Le régime instauré
par le général Luis García Meza en 1980 se maintenait encore, mais à dures peines.
Pourtant les militaires comptaient, d’une part, sur la terreur dans laquelle
ils tenaient la population et, de l’autre, sur les apports financiers provenant
du trafic de la cocaïne, grâce auxquels ils pensaient rester au pouvoir pendant
vingt ans.
La
terreur s’était manifestée par exemple le 15 janvier 1981, lorsqu’un groupe de
jeunes militants du MIR s’était réuni dans une maison de la rue Harrington,
dans le quartier résidentiel de Sopocachi, à La Paz, pour discuter des mesures
de protestation à prendre contre la hausse brutale des prix. José Reyes,
Gonzalo Barrón, Luis Suárez, Arcil Menacho, Artemio Camargo, Ricardo Navarro,
Ramiro Velasco et Jorge Valdivieso sont assassinés sans pitié par des sicaires
du Ministère de l’Intérieur.
Pour essayer de camoufler leur crime, les auteurs
du massacre simulent une scène de combat, alors qu’aucun de ces jeunes n’était armé.

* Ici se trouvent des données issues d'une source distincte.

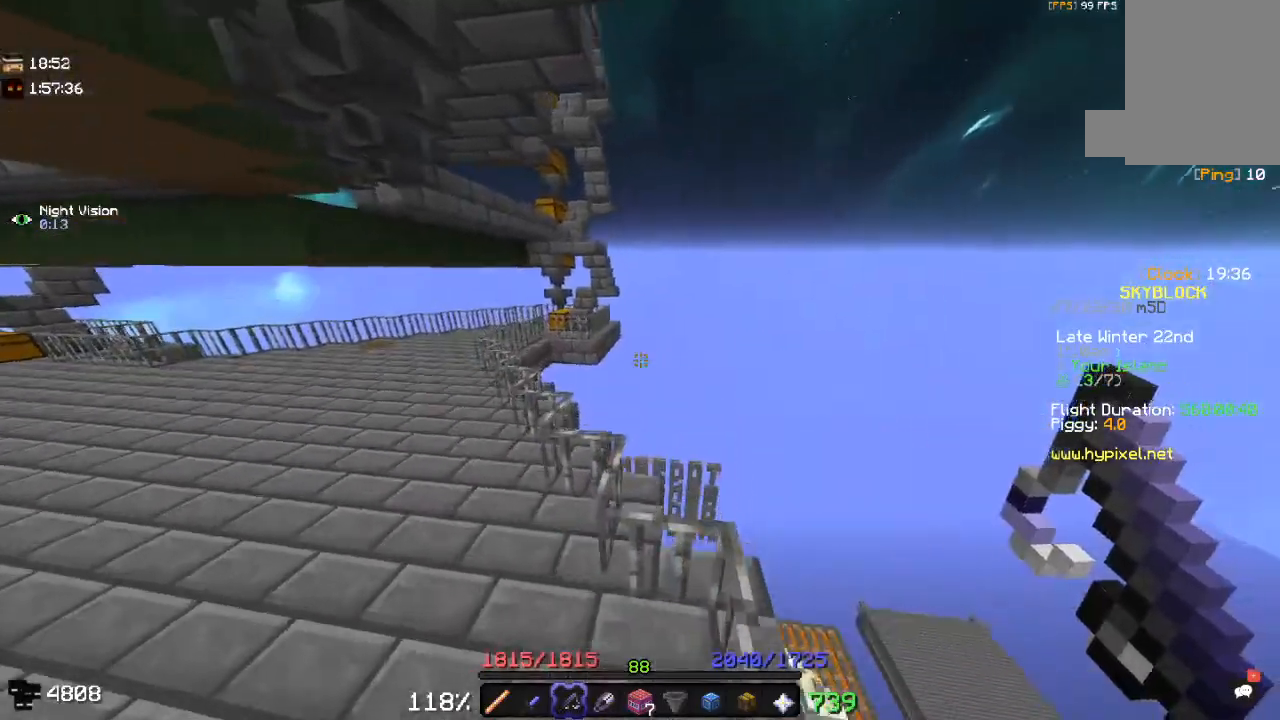
{"keys": ["w"], "mouse": [], "events": [[183, "space", "up"], [217, "d", "up"], [300, "a", "down"], [500, "a", "up"]]}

Cette formule allait être utilisée en d’autres occasions et par d’autres
gouvernements, par exemple par celui de Evo Morales en avril 2009, à l’hôtel
Las Américas de Santa Cruz, où de soit-disant terroristes seront tués par les
forces spéciales de la police pendant leur sommeil.
Seule Gloria Ardaya,
cachée sous un lit et protégée par le cadavre d’un de ses compagnons, sauve sa
vie, mais est arrêtée et torturée par des policiers argentins en civil qui
offrent leur « coopération technique » à la répression.
D’un autre côté, la
cocaïne est reine et s’exporte sous la protection et avec la participation du
ministre de la police, Luis Arce Gómez, le même qui avait fait disparaître les
archives militaires après l’échec du coup de Natusch Busch, et qui menaçait les
opposants en leur recommandant d’avoir toujours « leur testament sous le
bras ». Il allait plus tard purger une longue peine de prison aux
Etats-Unis pour trafic de drogue, après laquelle il se retrouve maintenant à la
prison de Chonchocoro, en Bolivie, en compagnie de Luis García Meza, avec une
condamnation de 30 ans.
Les autres
militaires, surtout ceux d’une génération plus jeune, étaient chaque jour plus
opposés aux excès du régime dictatorial, et les conspirations et tentatives de
coups se multipliaient, sans succès. Le 2 août 1982 un nouveau coup d’état
commence à Santa Cruz, mais cette fois avec l’appui de la population.
Le
coup est commandé par Lucio Añez et Alberto Natusch Busch (oui oui, le même de
novembre 1979). Le colonel Lucio Añez était le propriétaire de la petite maison
que nous avions louée à Los Pinos avant de partir aux Etats-Unis, pendant la
construction de la maison de Cota Cota. Il nous avait demandé déjà en 1980 de
pouvoir organiser une réunion clandestine contre García Meza dans notre living
avec ses camarades. Nous on attendait en haut dans les chambres, après leur
avoir servi un petit café.
Pendant les semaines suivantes, nous avons mal
dormi, sursautant à chaque fois qu’une voiture freinait brusquement dans la
rue, craignant de nous faire embarquer par les paramilitaires.
Les dirigeants
politiques Hernán Siles Zuazo et Jaime Paz Zamora, tous deux en exil, approuvent
le mouvement, et la Centrale Ouvrière déclare une grève générale en appui aux
révoltés, qui n’est pourtant pas suivie dans les mines : à cause de la
censure, les mineurs ne sont pas avertis à temps.
García Meza renonce
le 4 août et part pour Miami avec sa famille, après avoir remis le pouvoir à
une Junte Militaire. Le carrousel peut commencer : les présidents « de facto » se succèdent et ne
durent pas. Bientôt les coffres de l’état sont complètement vides, sur quoi les
généraux décident de passer le pouvoir à un gouvernement civil. Dans la hâte
générale, ils arrivent à un accord politique pour ne pas organiser de nouvelles
élections, qui demanderaient trop de temps, mais plutôt de reconnaître les
résultats de celles de 1980.
Hernán Siles Zuazo,
qui les avait gagnées avec un peu moins de la moitié des votes et se trouve en
exil à Lima, accepte la présidence, dans la liesse générale. Pourtant de
nouvelles élections lui auraient donné une bien plus grande majorité au
Congrès, ce qui lui aurait certainement facilité la tâche.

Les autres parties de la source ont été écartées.